Records shown:
★ ★ ★ ★

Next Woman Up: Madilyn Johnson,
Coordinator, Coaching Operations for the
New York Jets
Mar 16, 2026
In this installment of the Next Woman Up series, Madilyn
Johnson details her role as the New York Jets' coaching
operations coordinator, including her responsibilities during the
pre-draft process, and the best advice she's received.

★ ★ ★ ★

The task:
Copy out the records above line for line, without changing a word.

Task response:
Next Woman Up: Madilyn Johnson,
Coordinator, Coaching Operations for the
New York Jets
Mar 16, 2026
In this installment of the Next Woman Up series, Madilyn
Johnson details her role as the New York Jets' coaching
operations coordinator, including her responsibilities during the
pre-draft process, and the best advice she's received.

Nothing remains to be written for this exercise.